= Notre Dame Glee Club =

Glee Club at the University of Notre Dame

The Notre Dame Glee Club is a 75-voice, all-male choral ensemble at the University of Notre Dame. Founded in 1915 in the tradition of English and American glee clubs, it is the oldest Glee Club at a Catholic University in the United States.

==History==

===Founding and development===
Samuel Ward Perrott founded the Notre Dame Glee Club in 1915. Perrott had studied at Notre Dame (1912–1914, 1915–1916) as well as Harvard University (1914–1915). While at Harvard, Perrott joined the Harvard Glee Club under direction of Archibald Davison. According to the 1916 edition of Notre Dame's yearbook, the Dome, it was at Harvard that Perrott "got the idea of how a (glee) club should be run." Perrott returned to Notre Dame again as a student in the fall of 1915 and held auditions for a Glee Club. At these first auditions, one hundred young men tried out for fifty places. Thus the Notre Dame Glee Club was born.

The Glee Club first took the stage on December 11, 1915, in Washington Hall on the campus of the University of Notre Dame and performed to a receptive audience. The student magazine, The Scholastic, called the performance "a triumph" and the Dome observed, "Before this time there had been grave doubts expressed about the success of the club," but with the first concert, the clouds of doubt were dispelled. Perrott began plans for a major concert tour. Although the major tour plans fell through, the Glee Club did perform its first tour concert in Indianapolis, IN on May 6, 1916.

==The Glee Club today==
For formal performances, the group members wear formal evening dress (White tie). On other occasions the group performs in matching blazer and necktie, matching polo shirts, or in street clothes.

The club performs four annual campus concerts, one in Autumn, one at Christmas (three consecutive performances of the same program, the proceeds of which go to the South Bend Center for the Homeless and Food Bank), one in Spring, and one for commencement. All major concerts have been performed in the 950-seat Leighton Concert Hall in the DeBartolo Performing Arts Center (DPAC). Before the construction of the DPAC, the concerts took place in Washington Hall, which can seat 550 people.

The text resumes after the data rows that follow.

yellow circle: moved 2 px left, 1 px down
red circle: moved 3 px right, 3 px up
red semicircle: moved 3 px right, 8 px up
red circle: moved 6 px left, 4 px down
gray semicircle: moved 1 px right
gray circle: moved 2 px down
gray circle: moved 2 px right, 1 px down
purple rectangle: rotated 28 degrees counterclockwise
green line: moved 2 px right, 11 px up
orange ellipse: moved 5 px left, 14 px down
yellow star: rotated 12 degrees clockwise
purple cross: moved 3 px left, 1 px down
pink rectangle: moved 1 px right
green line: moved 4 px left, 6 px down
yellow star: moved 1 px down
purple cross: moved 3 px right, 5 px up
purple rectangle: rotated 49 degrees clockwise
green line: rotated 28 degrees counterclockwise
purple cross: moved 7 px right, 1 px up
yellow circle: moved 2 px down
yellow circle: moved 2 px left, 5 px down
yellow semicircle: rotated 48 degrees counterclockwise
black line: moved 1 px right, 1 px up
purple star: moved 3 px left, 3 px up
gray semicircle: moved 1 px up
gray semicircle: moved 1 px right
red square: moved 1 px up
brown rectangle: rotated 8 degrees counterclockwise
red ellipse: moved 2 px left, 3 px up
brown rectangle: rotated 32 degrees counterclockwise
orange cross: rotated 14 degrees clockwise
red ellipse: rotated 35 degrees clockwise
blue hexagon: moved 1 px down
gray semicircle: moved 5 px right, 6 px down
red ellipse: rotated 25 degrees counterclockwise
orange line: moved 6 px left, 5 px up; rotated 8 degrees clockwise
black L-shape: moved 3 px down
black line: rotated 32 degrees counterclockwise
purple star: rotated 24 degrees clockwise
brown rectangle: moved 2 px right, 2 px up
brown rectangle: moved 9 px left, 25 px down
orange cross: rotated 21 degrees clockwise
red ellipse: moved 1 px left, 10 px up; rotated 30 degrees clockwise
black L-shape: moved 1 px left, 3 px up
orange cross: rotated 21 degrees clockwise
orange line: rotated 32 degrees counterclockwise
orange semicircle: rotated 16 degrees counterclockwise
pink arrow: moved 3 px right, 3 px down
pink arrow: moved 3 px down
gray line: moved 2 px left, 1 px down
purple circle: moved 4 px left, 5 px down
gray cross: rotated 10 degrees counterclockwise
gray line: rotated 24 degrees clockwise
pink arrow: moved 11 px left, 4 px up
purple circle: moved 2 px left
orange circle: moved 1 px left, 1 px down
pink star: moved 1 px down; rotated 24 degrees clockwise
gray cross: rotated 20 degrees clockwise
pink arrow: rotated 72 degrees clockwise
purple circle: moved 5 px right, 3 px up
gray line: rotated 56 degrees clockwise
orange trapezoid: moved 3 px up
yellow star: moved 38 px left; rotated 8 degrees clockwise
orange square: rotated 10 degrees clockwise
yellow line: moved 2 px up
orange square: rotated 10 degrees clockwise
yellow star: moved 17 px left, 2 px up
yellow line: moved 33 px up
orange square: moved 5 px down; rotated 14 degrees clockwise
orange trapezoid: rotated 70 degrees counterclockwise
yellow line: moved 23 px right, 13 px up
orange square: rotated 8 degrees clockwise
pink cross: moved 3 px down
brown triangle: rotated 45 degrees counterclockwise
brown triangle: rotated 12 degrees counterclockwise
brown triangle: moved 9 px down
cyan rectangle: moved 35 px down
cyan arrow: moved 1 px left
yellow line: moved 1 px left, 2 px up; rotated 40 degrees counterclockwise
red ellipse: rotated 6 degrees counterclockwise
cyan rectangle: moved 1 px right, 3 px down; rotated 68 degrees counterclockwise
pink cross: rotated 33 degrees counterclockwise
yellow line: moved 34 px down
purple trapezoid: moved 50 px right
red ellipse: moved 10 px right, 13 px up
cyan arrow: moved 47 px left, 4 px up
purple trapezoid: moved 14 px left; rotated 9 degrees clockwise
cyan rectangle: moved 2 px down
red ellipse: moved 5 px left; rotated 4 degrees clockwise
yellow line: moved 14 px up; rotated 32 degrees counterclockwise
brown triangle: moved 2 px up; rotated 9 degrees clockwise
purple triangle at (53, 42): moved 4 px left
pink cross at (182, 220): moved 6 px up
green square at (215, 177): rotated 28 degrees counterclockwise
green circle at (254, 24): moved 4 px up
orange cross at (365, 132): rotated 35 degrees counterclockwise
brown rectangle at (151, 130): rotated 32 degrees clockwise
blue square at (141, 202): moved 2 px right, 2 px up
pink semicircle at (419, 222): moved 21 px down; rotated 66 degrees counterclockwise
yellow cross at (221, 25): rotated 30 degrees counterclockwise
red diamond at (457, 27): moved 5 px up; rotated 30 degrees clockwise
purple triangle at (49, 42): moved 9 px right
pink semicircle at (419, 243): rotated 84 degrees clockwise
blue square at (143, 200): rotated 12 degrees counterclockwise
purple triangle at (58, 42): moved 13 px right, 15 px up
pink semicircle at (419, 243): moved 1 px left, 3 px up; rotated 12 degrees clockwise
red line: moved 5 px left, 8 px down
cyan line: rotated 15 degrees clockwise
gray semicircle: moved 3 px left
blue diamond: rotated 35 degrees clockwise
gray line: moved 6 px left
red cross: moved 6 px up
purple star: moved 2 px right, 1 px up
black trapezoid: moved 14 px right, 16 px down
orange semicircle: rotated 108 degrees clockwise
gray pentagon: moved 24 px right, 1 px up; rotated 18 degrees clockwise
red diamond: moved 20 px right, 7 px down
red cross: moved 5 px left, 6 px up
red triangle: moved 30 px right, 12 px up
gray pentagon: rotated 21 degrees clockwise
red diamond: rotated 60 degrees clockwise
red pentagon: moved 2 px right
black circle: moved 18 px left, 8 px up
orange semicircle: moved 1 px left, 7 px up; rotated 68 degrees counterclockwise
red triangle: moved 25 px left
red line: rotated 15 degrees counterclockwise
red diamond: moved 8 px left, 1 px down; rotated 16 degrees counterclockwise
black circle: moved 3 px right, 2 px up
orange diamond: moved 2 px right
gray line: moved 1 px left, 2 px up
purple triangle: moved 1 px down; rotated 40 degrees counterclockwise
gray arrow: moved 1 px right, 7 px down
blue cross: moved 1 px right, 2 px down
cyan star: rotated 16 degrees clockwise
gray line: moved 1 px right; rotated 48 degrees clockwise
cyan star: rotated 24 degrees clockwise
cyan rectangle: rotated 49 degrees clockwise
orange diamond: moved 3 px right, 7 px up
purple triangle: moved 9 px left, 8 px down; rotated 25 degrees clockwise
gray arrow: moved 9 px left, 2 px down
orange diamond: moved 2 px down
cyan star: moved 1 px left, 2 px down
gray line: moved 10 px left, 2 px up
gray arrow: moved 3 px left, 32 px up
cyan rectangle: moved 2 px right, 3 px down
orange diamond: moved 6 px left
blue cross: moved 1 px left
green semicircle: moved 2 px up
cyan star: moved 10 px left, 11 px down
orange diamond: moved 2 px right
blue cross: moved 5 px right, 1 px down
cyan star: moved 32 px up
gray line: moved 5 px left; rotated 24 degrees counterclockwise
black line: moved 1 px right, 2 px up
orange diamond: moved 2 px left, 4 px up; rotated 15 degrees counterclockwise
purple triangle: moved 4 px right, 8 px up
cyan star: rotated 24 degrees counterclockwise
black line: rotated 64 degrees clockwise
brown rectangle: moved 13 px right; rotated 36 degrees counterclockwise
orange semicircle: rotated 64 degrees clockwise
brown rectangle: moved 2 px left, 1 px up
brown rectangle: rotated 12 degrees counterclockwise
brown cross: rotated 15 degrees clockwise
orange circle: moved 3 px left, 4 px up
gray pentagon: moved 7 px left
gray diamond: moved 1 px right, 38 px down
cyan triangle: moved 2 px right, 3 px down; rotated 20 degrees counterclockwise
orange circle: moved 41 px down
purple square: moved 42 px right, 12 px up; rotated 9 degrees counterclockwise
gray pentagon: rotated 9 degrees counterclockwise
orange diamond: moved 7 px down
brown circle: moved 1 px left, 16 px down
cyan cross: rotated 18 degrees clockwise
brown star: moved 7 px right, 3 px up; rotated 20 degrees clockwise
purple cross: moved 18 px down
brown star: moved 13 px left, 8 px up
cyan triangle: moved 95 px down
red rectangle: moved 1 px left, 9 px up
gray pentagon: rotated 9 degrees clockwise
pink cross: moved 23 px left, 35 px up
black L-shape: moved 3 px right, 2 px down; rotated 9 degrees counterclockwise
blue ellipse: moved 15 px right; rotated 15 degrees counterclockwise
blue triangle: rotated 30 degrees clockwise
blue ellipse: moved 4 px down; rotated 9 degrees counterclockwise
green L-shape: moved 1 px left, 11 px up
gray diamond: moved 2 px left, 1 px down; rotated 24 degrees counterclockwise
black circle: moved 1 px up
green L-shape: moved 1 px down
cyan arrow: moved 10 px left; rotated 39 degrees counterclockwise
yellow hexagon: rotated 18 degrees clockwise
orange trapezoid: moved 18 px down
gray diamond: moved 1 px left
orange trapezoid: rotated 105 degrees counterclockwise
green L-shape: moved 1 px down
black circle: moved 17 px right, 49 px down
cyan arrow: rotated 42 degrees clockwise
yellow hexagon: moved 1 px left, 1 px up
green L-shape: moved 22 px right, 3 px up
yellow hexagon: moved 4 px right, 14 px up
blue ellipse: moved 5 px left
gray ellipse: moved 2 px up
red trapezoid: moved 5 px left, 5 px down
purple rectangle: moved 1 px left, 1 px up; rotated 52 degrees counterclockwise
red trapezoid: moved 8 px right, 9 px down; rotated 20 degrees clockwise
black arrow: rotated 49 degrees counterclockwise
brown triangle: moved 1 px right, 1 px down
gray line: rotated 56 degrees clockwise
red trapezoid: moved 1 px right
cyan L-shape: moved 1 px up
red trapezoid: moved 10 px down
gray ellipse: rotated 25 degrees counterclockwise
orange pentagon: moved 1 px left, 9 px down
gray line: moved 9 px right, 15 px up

The group or portions of it perform other concerts over the course of the year. These include ND in Revue (Saturday mornings before each ND home football game), joint concerts with other campus and outside ensembles, events in and around the South Bend area, and certain University functions. The group has partnered with visiting artists; in recent years, these have included Ronan Tynan, Leon Fleisher, Dave Brubeck, Vince Gill, and the Kronos Quartet. The group also partners with the South Bend Symphony Orchestra; pieces they have performed together in recent years include Symphony No. 2 (Mahler), the 1812 Overture, and Alexander Nevsky. Every year the group sings at Mass in the Basilica of the Sacred Heart, Notre Dame on the Feast of the Immaculate Conception.

==In popular culture==
The Glee Club performs in songs in the film Rudy, especially during scenes of football games at Notre Dame Stadium. These songs include the Notre Dame Victory March and Hike, Notre Dame.

The Glee Club also performed on The Ed Sullivan Show on April 5, 1953. The songs that the group performed were Home! Sweet Home!, When Johnny Comes Marching Home, Hallelujah and Amen, and the Notre Dame Victory March.